An Optimal Transport Approach for Network Regression

TL;DR

This paper introduces a novel network regression method leveraging Wasserstein metrics and Fréchet means to better model how network topology varies with covariates, showing improved accuracy in synthetic and real data.

Contribution

It proposes a new Wasserstein-based network regression approach using Fréchet means for graph representation, with efficient computation and demonstrated superior performance.

Findings

Improves prediction accuracy over existing methods.

Effectively accounts for graph size, topology, and sparsity.

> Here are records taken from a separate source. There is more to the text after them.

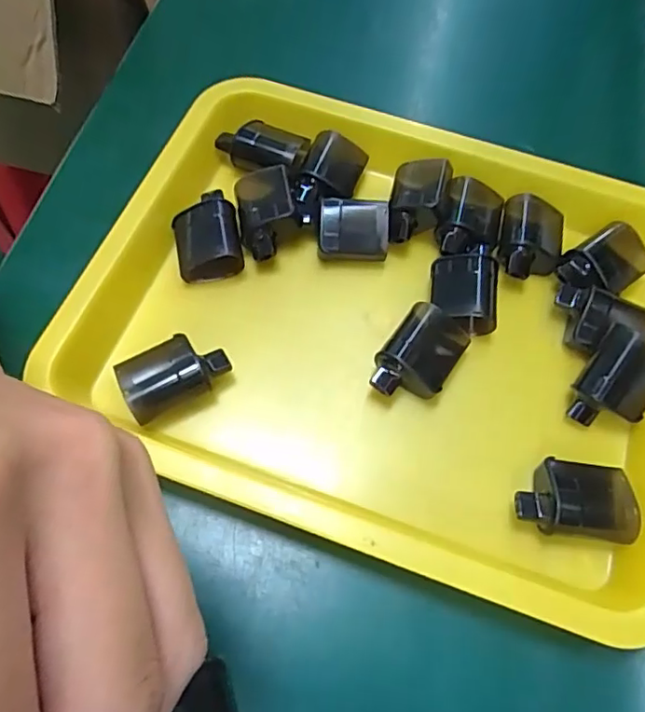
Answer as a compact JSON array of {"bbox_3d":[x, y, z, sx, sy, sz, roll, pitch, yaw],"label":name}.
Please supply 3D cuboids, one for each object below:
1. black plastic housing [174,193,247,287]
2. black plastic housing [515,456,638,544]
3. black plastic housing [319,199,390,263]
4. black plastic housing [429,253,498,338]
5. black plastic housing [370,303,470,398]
[{"bbox_3d":[-0.068,-0.070,0.342,0.039,0.022,0.048,-10,65,-7],"label":"black plastic housing"},{"bbox_3d":[0.125,0.072,0.289,0.057,0.020,0.037,6,64,1],"label":"black plastic housing"},{"bbox_3d":[0.019,-0.075,0.352,0.042,0.021,0.034,4,64,0],"label":"black plastic housing"},{"bbox_3d":[0.082,-0.035,0.333,0.038,0.026,0.043,10,64,3],"label":"black plastic housing"},{"bbox_3d":[0.054,0.000,0.317,0.038,0.026,0.058,30,67,12],"label":"black plastic housing"}]

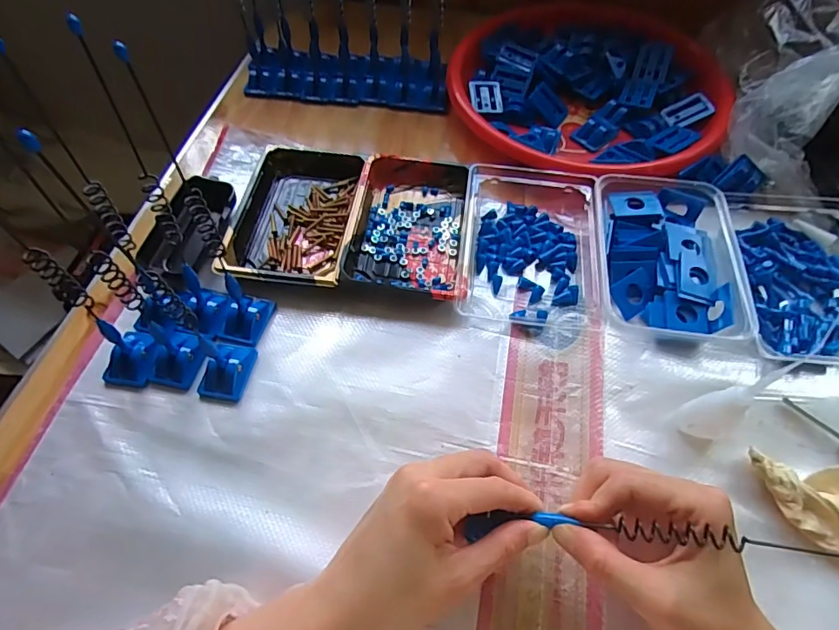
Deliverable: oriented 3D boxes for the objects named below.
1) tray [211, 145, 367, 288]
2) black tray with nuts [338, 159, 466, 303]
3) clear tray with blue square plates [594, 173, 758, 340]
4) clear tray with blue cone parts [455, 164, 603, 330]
[{"bbox_3d":[-0.113,-0.096,0.458,0.106,0.025,0.163,6,58,3],"label":"tray"},{"bbox_3d":[-0.007,-0.086,0.454,0.103,0.019,0.164,7,58,4],"label":"black tray with nuts"},{"bbox_3d":[0.210,-0.055,0.422,0.111,0.031,0.159,6,58,4],"label":"clear tray with blue square plates"},{"bbox_3d":[0.099,-0.071,0.447,0.118,0.033,0.172,6,58,4],"label":"clear tray with blue cone parts"}]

Achieves higher R² and lower MSPE in experiments.

Abstract

We study the problem of network regression, where one is interested in how the topology of a network changes as a function of Euclidean covariates. We build upon recent developments in generalized regression models on metric spaces based on Fr\'echet means and propose a network regression method using the Wasserstein metric. We show that when representing graphs as multivariate Gaussian distributions, the network regression problem requires the computation of a Riemannian center of mass (i.e., Fr\'echet means). Fr\'echet means with non-negative weights translates into a barycenter problem and can be efficiently computed using fixed point iterations. Although the convergence guarantees of fixed-point iterations for the computation of Wasserstein affine averages remain an open problem, we provide evidence of convergence in a large number of synthetic and real-data scenarios. Extensive numerical results show that the proposed approach improves existing procedures by accurately accounting for graph size, topology, and sparsity in synthetic experiments. Additionally, real-world experiments using the proposed approach result in higher Coefficient of Determination ($R^{2}$) values and lower mean squared prediction error (MSPE), cementing improved prediction capabilities in practice.